Ars Pro Multis
By Jeff Baker
We were browsing through my old Senior Yearbook after dinner, when Artie pointed to the picture.
“Hey! I recognize him! That’s Jerryl Donnelo, isn’t it?”
“Well, yes,” I said. “But back in 1958, he was just Jerry Donnely.”
“Did you know him?”
“Not really,” I said. “I think we took a couple of classes together.”
“He signed your yearbook, didn’t he?”
“Yeah, but so did a lot of people,” I said.
“Let me look at this; short hair, button-down checkered shirt. Doesn’t look like the Donnelo I read about.”
“I think there’s a picture of him in the front of the book, painting one of the sets for the school play,” I said. There was, but it wasn’t the picture I remembered of Jerry.

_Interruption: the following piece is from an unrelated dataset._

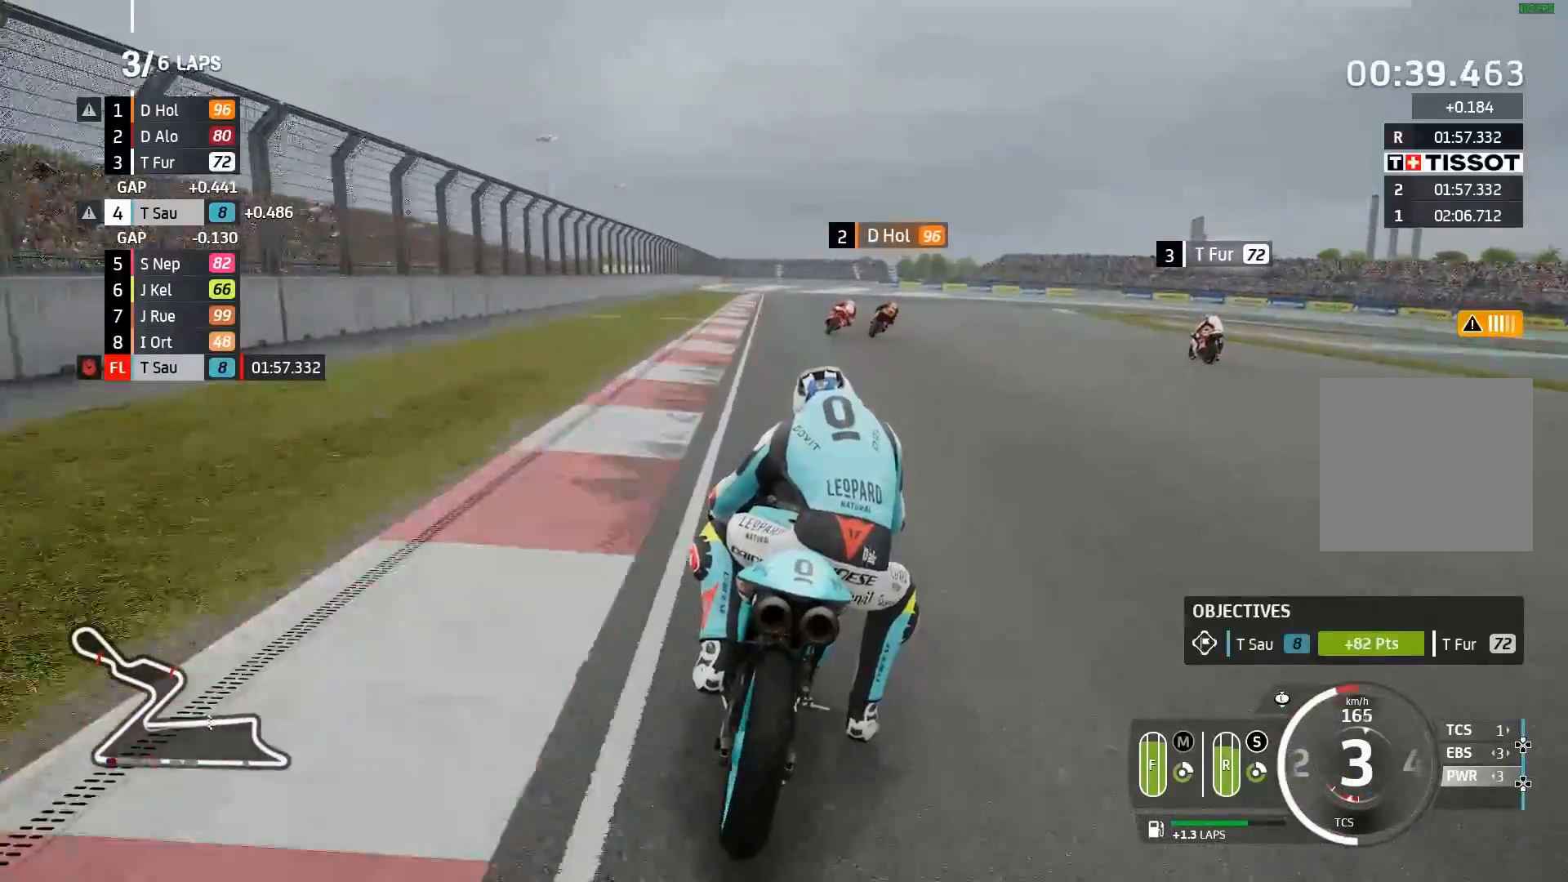
{"buttons": ["L2"], "left_stick": "right", "events": [[217, "A", "down"], [283, "X", "down"], [400, "X", "up"], [467, "A", "up"]]}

Summer, 1960. I was going to the community college and Jerry was living in a little walk-up off 37th street. He couldn’t afford college so he was working various jobs trying to sell some of his paintings. One afternoon I walked into the loft he was using and found him wearing nothing but jeans, looking tanned and sinewy. He was talking about a show he was going to be in that might be a big break for him. Then he pointed over to an empty easel and asked me what I thought.
“Of what?” I said.
“The painting,” Jerry said.
“Um, there’s no painting there.” I said.
“I know.” Jerry said. “I sold it this morning. For fifty bucks.” He broke out into a big grin.
Fifty bucks was a lot of money back then.
“Congratulations!” I said.
“You want to celebrate?” he asked.
I did. We walked down to the store and got some beer and wine. I sat and had a beer and watched him in his room as he put the finishing touches on another painting. Then we made out on the floor and on his couch. (His bed was piled with magazines.) Later in the evening we finished off the wine and walked down the street in the dark.
“Let’s be daring,” he said. There was a low, concrete bridge just up the street. We hid under it in the darkness and made the most passionate love we ever had. Daring, this was 1960. As we were laying there afterwards, Jerry stared up at the concrete arch overhead and asked me to wait there. He pulled his clothes on and rushed off. I cautiously pulled on my pants and shirt and stood up, staying in the shadows. About twenty minutes later, Jerry rushed back carrying a bag. He set the bag on the ground and stared up at the arch above us.
“Ha-Ha! You are mine!” Jerry said with a maniacal grin as he pulled out some spray paint and within ten minutes had covered a strip in the middle of the underside of the bridge with abstract color. It was somehow appealing in the dim light. I was laughing. We were both drunk.
“Finis!” Jerry said, surveying his work. “A masterpiece by, by…by the great expatriate artist Jerryl Donnatello. No, no…Jerryl Donnelo! Yes!”
So I was there when he rechristened himself. We kissed again under the bridge, then we staggered back to his apartment and I think we slept on the floor.
By that fall, he was in New York City, making Jerryl Donnelo the most talked-about name in the art world, and I was working towards my eventual Bachelor’s Degree and a more prosaic career in business.
When I heard that he had died in 1969, turning his car against the light when he was plastered out of his mind, I went that weekend to the bridge he’d decorated. Weeds were growing on either side and it didn’t look like his art had been disturbed. Now, in the 21st Century I read about collectors paying thousands for one Jerryl Donnelo and I muse about the irony of people driving over an unknown Donnelo. Who would own it? His estate? The city? The paint store?
Fifty-Eight years is a long time, but I can still taste his kiss.
—end—
Note: Maybe inspired by stories of an art teacher my Mom worked with 30 + years ago who had gone to school with Jackson Pollock. Thanks to Darryl for the title!